Agora, no esforço para frear a mudança climática, os consumidores estão sendo instruídos com um conjunto diferente de informações nos produtos: contagens de carbono.
"Não se trata de saber se todo mundo sabe o que é um grama de carbono. Trata-se de desenvolver a competência cultural e o letramento em torno do carbono de forma semelhante à que fizemos em relação às calorias", explica um executivo da Numi Tea.
Fundada em 1999 pelos irmãos Ahmed Rahim e Reem Hassani, a Numi vende chás de origem sustentável inspirados no tradicional chá de tília que eles bebiam quando eram crianças, no Iraque. A embalagem inclui um rótulo que indica a pegada de carbono e contabiliza as emissões na embalagem, no transporte e na preparação.
Listar todas essas partes da cadeia de valor foi importante porque "as maiores fontes de nossas emissões de gases de efeito estufa são o transporte e o uso do produto. O simples fato de ferver a água pode consumir o dobro da quantidade de energia necessária para colocar o chá no saquinho e levá-lo à sua porta, dependendo da fonte de energia", comparam os irmãos Hassani.
A Just Salad, uma cadeia de restaurantes fast-casual de Nova York, adotou medidas semelhantes. Todo o seu cardápio é rotulado de acordo com a emissão de carbono; em outras palavras, os rótulos indicam a quantidade de carbono gasta para produzir cada prato.

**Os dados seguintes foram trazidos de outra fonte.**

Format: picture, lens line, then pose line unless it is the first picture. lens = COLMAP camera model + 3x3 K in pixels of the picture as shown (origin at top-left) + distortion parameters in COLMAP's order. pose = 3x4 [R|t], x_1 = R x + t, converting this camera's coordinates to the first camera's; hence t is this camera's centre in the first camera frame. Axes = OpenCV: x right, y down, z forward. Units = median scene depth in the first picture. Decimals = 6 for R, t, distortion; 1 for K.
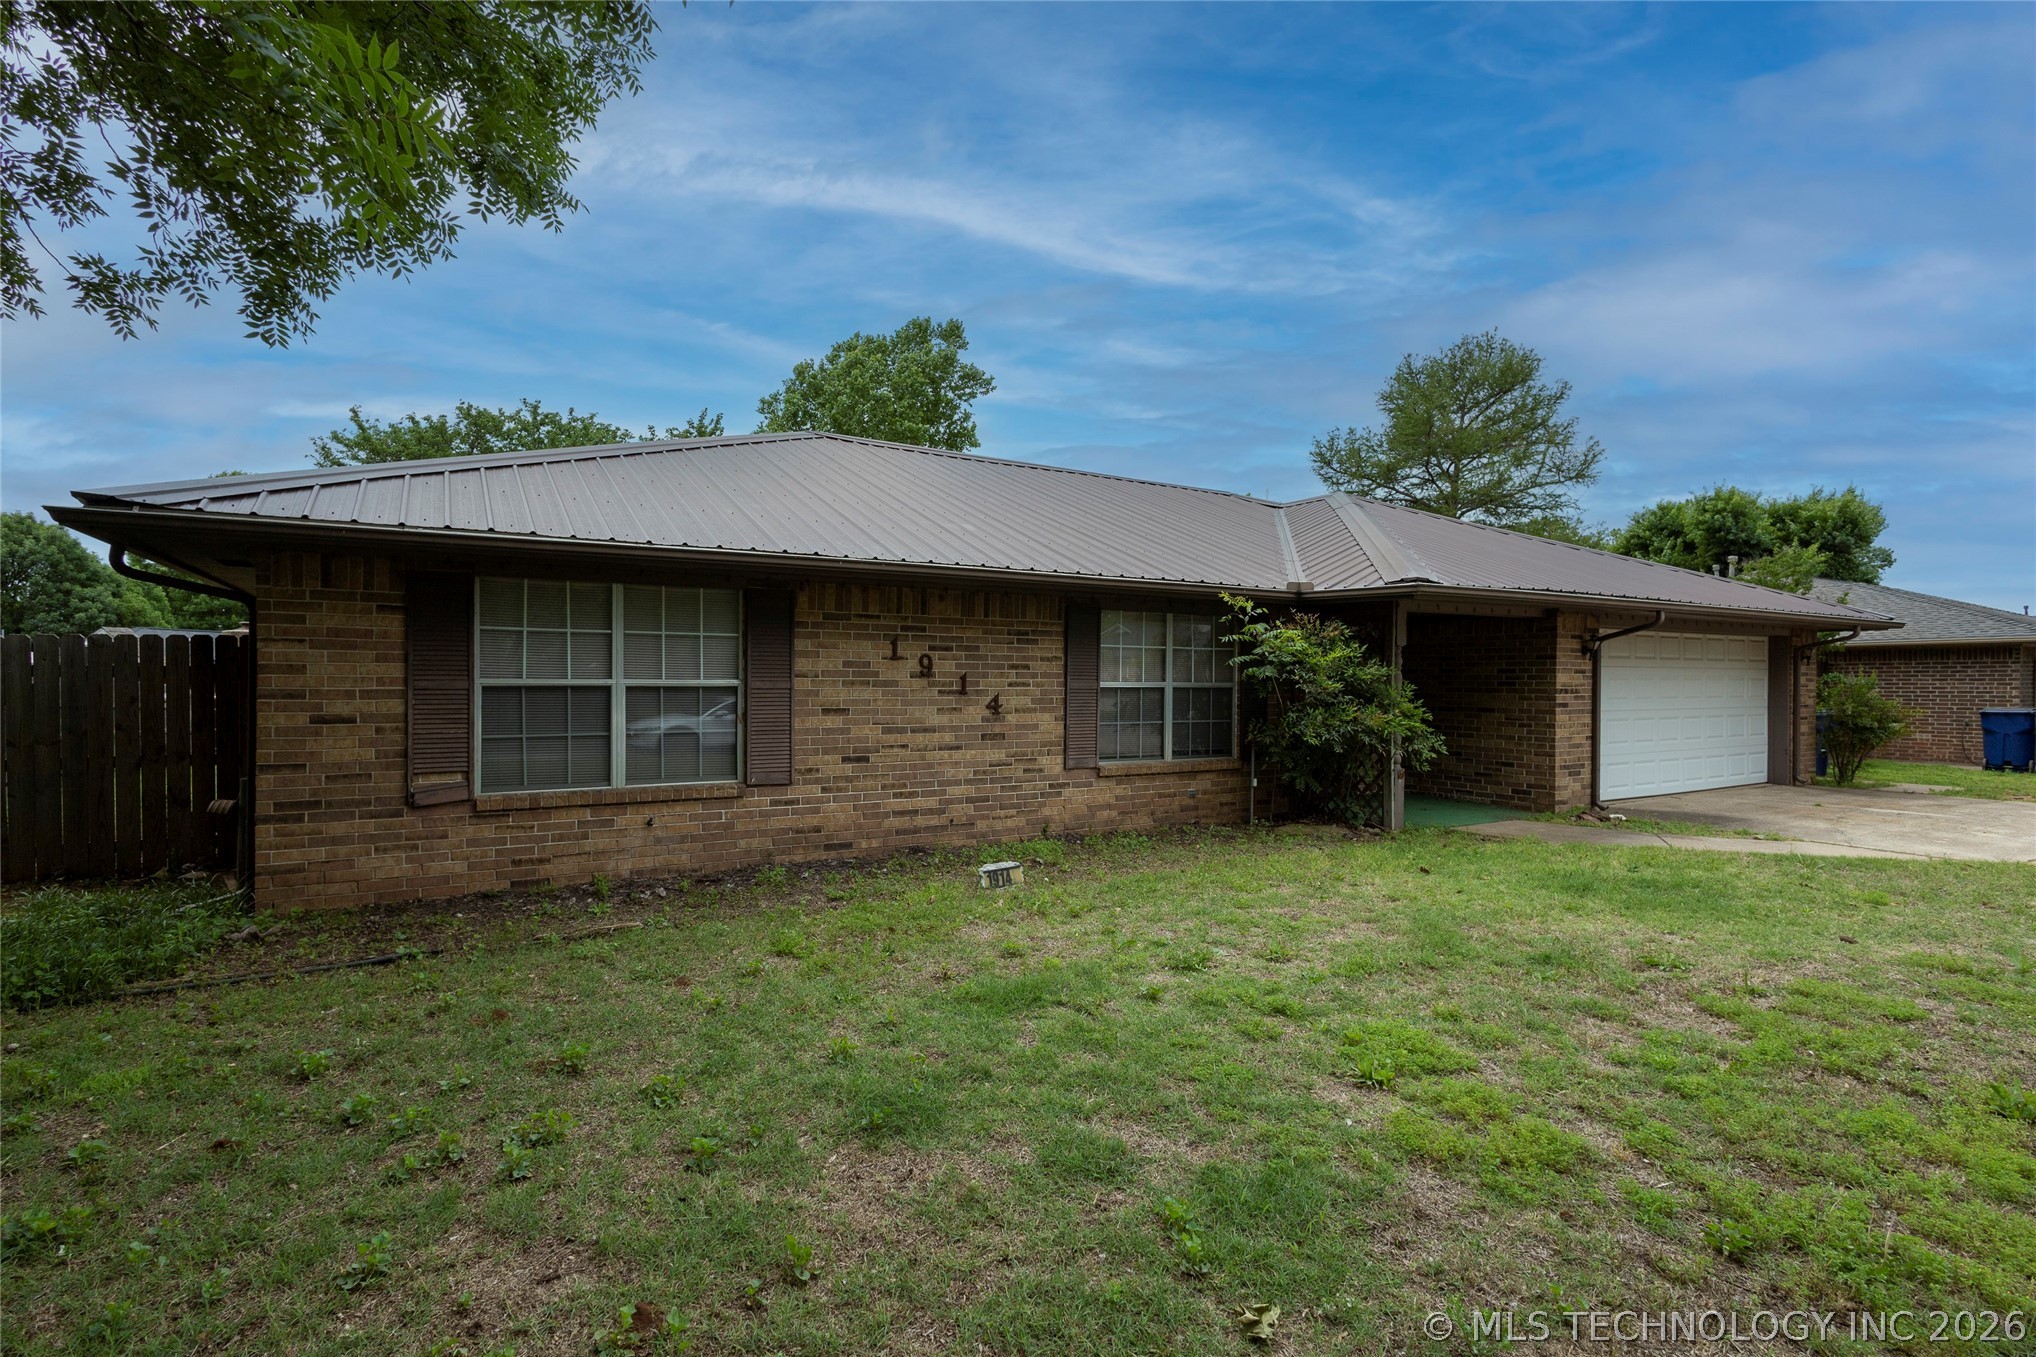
lens RADIAL K [[1026.1, 0, 1018.0], [0, 1026.1, 678.5], [0, 0, 1]] dist [-0.000953, -0.000378]
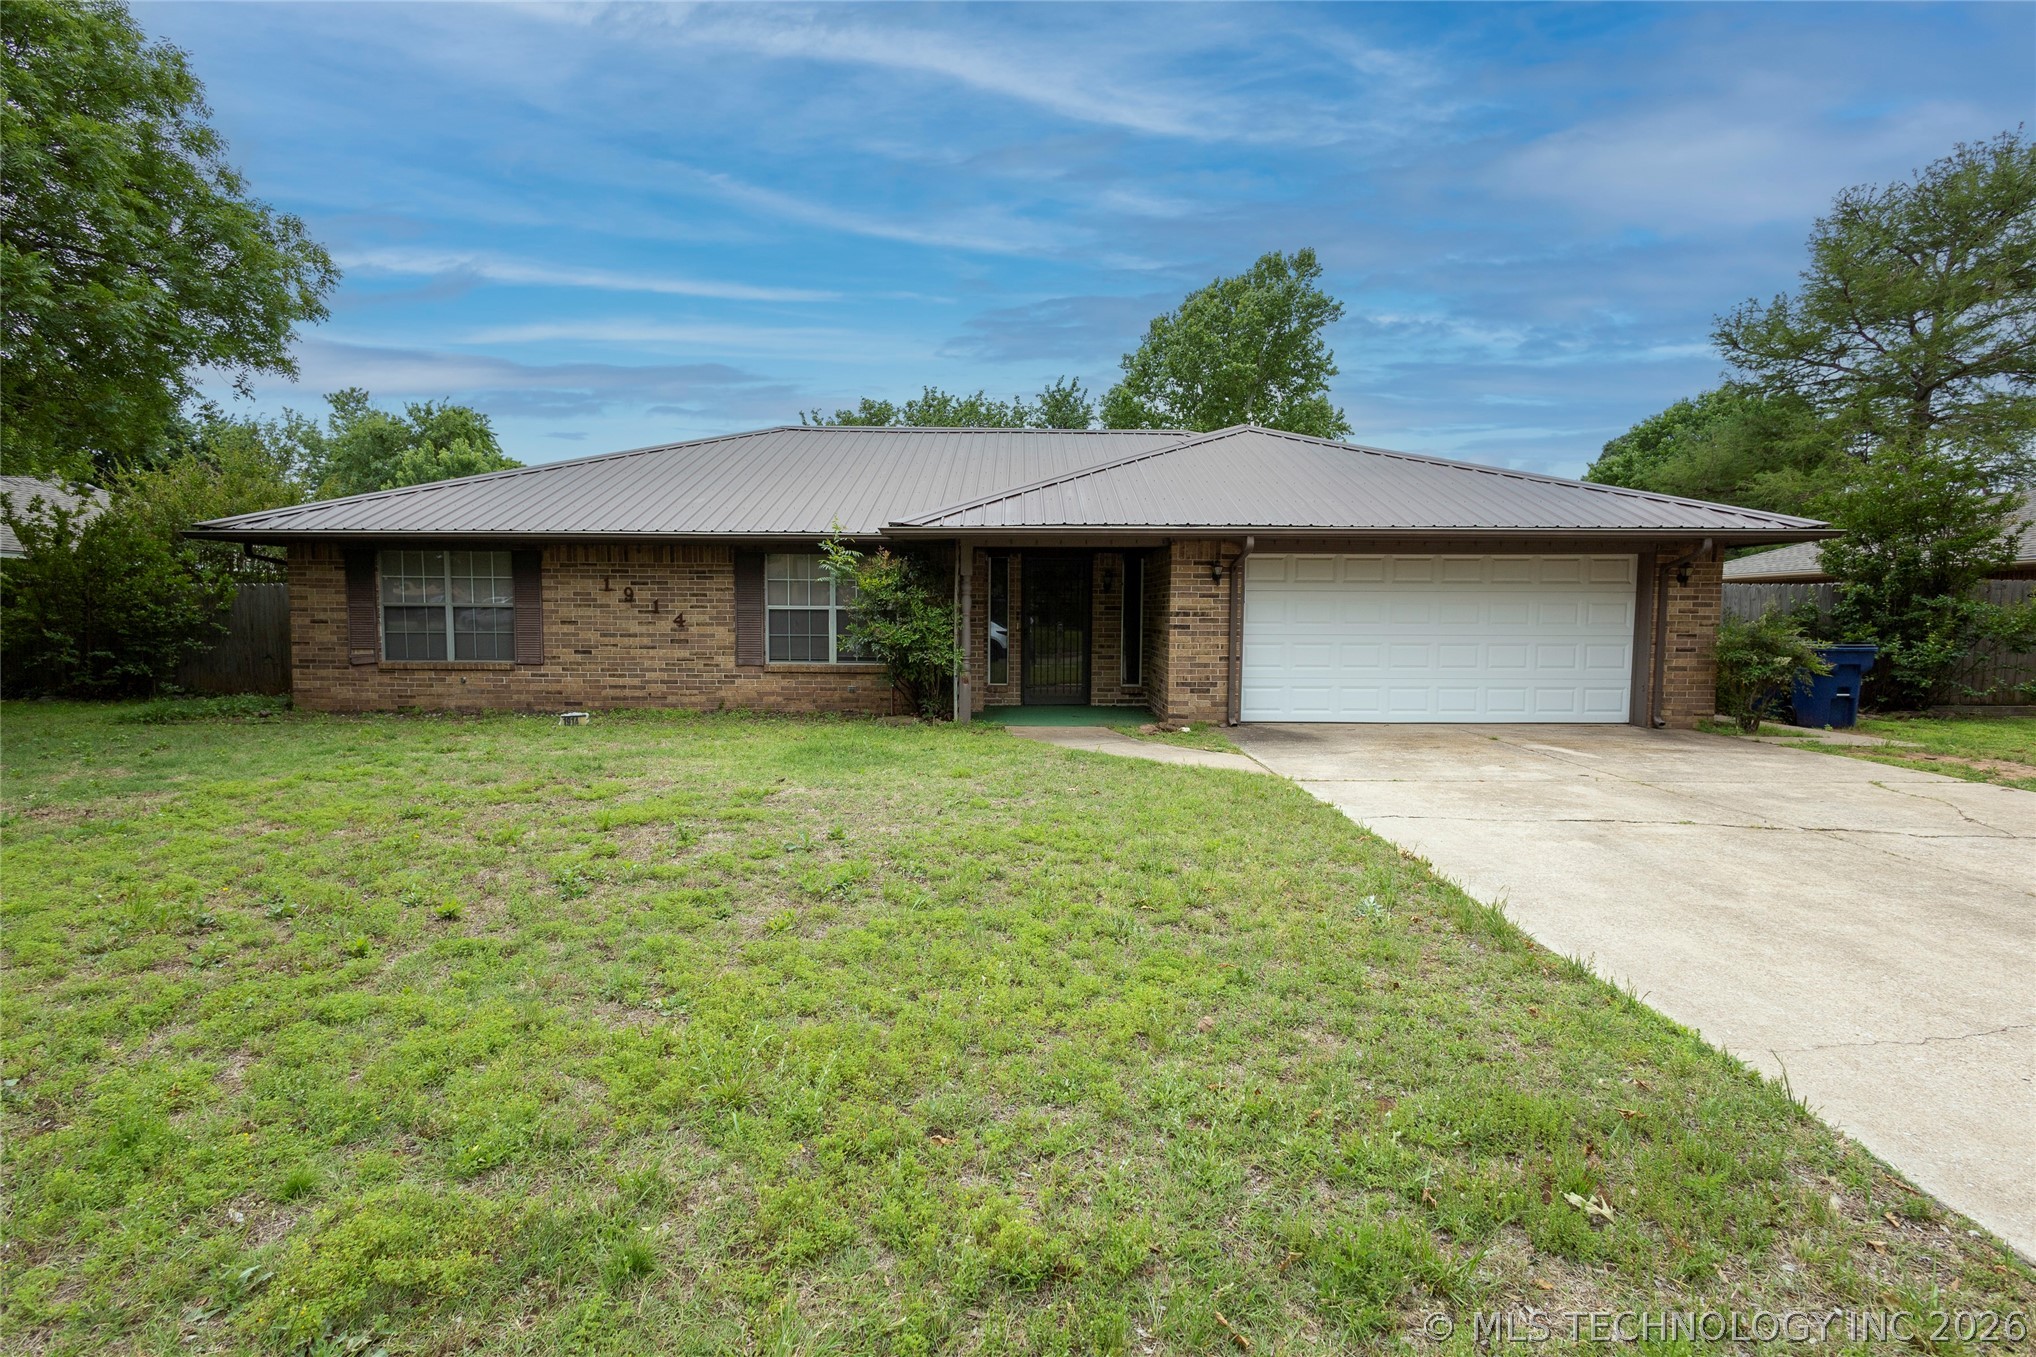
lens RADIAL K [[1026.1, 0, 1018.0], [0, 1026.1, 678.5], [0, 0, 1]] dist [-0.000953, -0.000378]
pose [[0.843054, 0.034734, -0.536706, 1.233043], [-0.001968, 0.998105, 0.061503, 0.017618], [0.537826, -0.050794, 0.841525, -0.010294]]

O processo de avaliação das emissões em um nível detalhado resultou em mudanças nos ingredientes usados em suas saladas, e eles agora oferecem um cardápio "climático".
Fora do setor de alimentos, podemos citar a Allbirds, fabricante de calçados e roupas sustentáveis que rotula cada um de seus produtos com uma etiqueta de pegada de carbono que inclui tudo, desde o desenvolvimento do produto até o descarte.

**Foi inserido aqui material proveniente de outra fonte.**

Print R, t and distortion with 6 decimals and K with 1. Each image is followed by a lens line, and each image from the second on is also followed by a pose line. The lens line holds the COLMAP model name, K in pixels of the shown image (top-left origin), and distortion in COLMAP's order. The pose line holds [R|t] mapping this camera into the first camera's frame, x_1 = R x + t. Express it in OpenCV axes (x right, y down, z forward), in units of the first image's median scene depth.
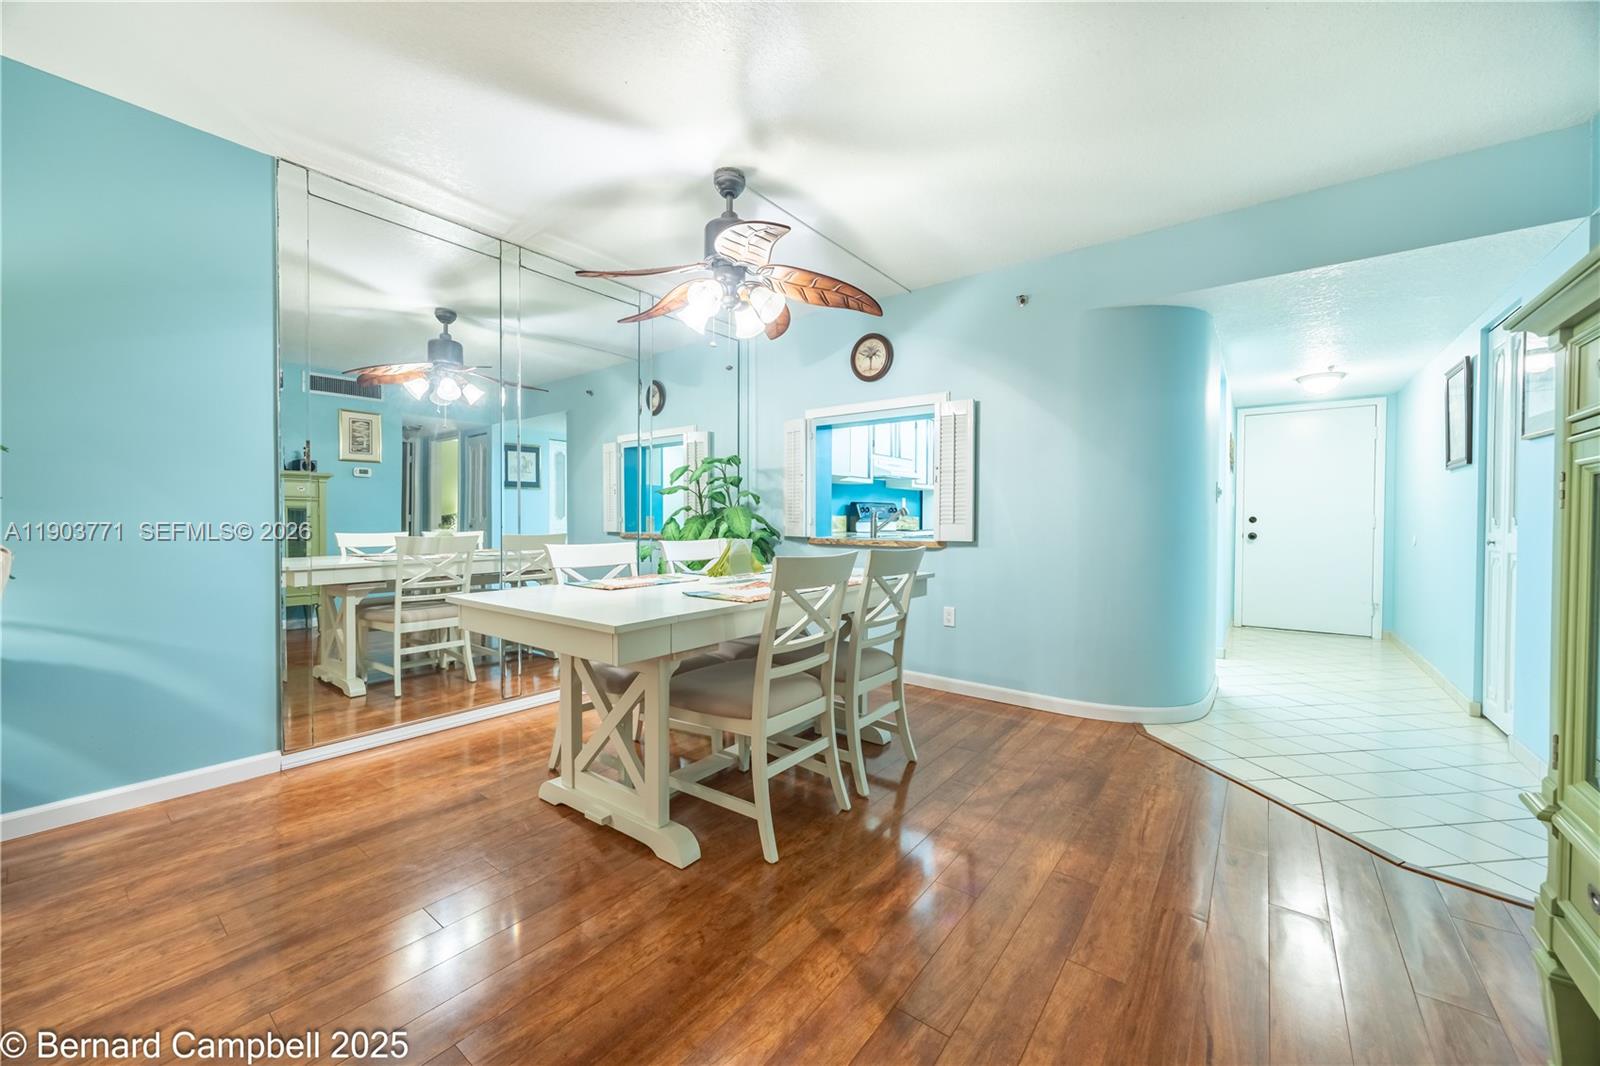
lens RADIAL K [[630.9, 0, 800.0], [0, 630.9, 533.0], [0, 0, 1]] dist [0.000005, 0.000029]
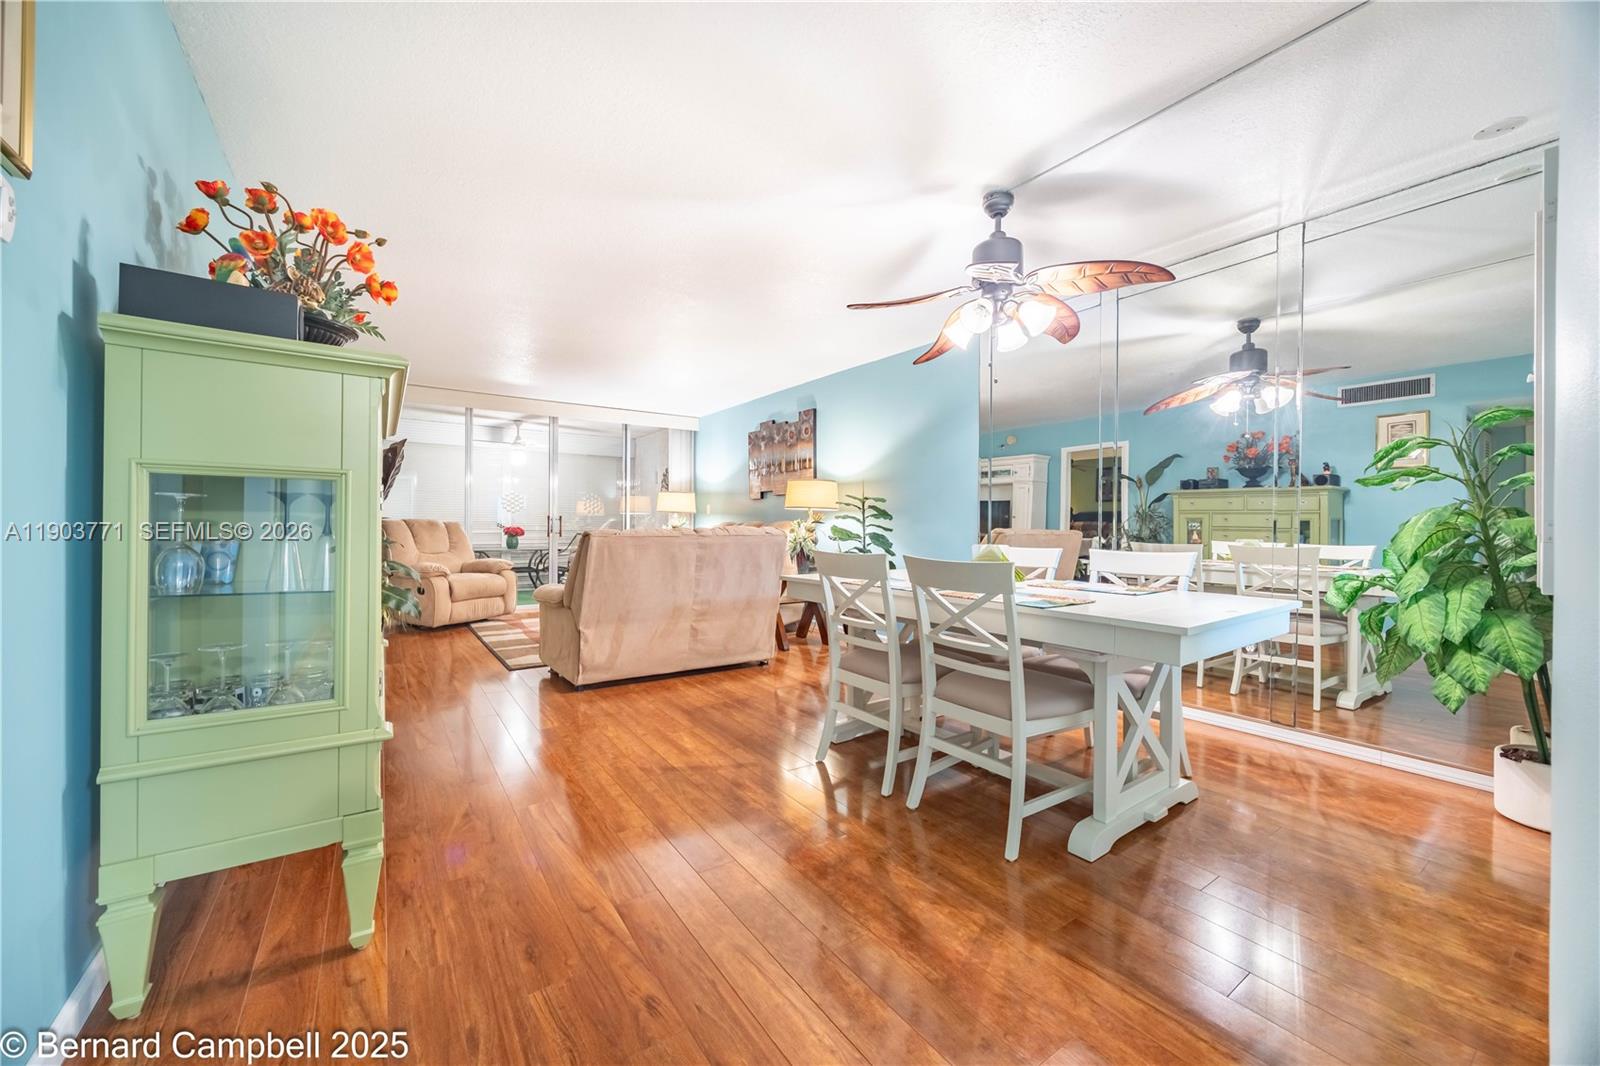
lens RADIAL K [[630.9, 0, 800.0], [0, 630.9, 533.0], [0, 0, 1]] dist [0.000005, 0.000029]
pose [[-0.341603, 0.000901, -0.939844, 0.706680], [-0.032613, 0.999386, 0.012811, -0.003228], [0.939278, 0.035027, -0.341364, 0.767964]]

"Baseamos a mensagem e a narrativa em torno dessa pegada por produto, porque ela se alinha com a etiqueta que você vê em nossas embalagens. O que isso significa, na prática, é que, em 2030, essa etiqueta produto será inferior a um quilo de CO2 por produto", diz Hana Kajimura, gerente de sustentabilidade da Allbirds.
Pesquisas demonstraram que os consumidores subestimam a pegada de carbono dos alimentos, e a rotulagem pode ajudar a evitar isso. Quanto mais as pessoas souberem das consequências de escolher batatas fritas em vez de frutas, ou fast fashion em vez de moda sustentável, mais elas vão refletir sobre suas escolhas.
É claro que há custos para as empresas, tanto em termos de sinalização quanto de reputação. Mas, a longo prazo, isso pode levar a mudanças positivas em várias áreas além da conscientização do consumidor.
Por exemplo, a identificação das pegadas de carbono das empresas as educa e, ao fazê-lo, leva a um maior rigor e a padrões mais rígidos nos processos comerciais.
Trata-se de desenvolver a competência cultural e o letramento sobre carbono como fizemos em relação às calorias.
A rotulagem não é uma panaceia, é claro. Nas mãos erradas, é uma forma de as empresas estimularem o público a priorizar as responsabilidades individuais, de modo que deixemos de fazer perguntas mais duras sobre as empresas.
Foi isso que a BP (British Petroleum Company) fez quando popularizou o termo "pegada de carbono". Em vez de se concentrar na descarbonização de suas próprias operações, em 2004 a BP criou uma calculadora online de pegada de carbono, dando a entender sutilmente que a redução era responsabilidade do consumidor, e não da empresa.
É importante reconhecer que, por mais assíduos que sejam os consumidores na redução de sua pegada individual de carbono, não há muito que eles possam fazer.
Exigir transparência e honestidade quando se trata de emissões de carbono é o primeiro passo não apenas para nos educarmos, mas também para criarmos mecanismos governamentais e corporativos para uma mudança mais profunda e duradoura.
Adaptado de "The Profiteers: How Business Privatizes Profits and Socializes Costs" (Como as empresas privatizam os lucros e socializam os custos), de Christopher Marquis, publicado pela PublicAffairs.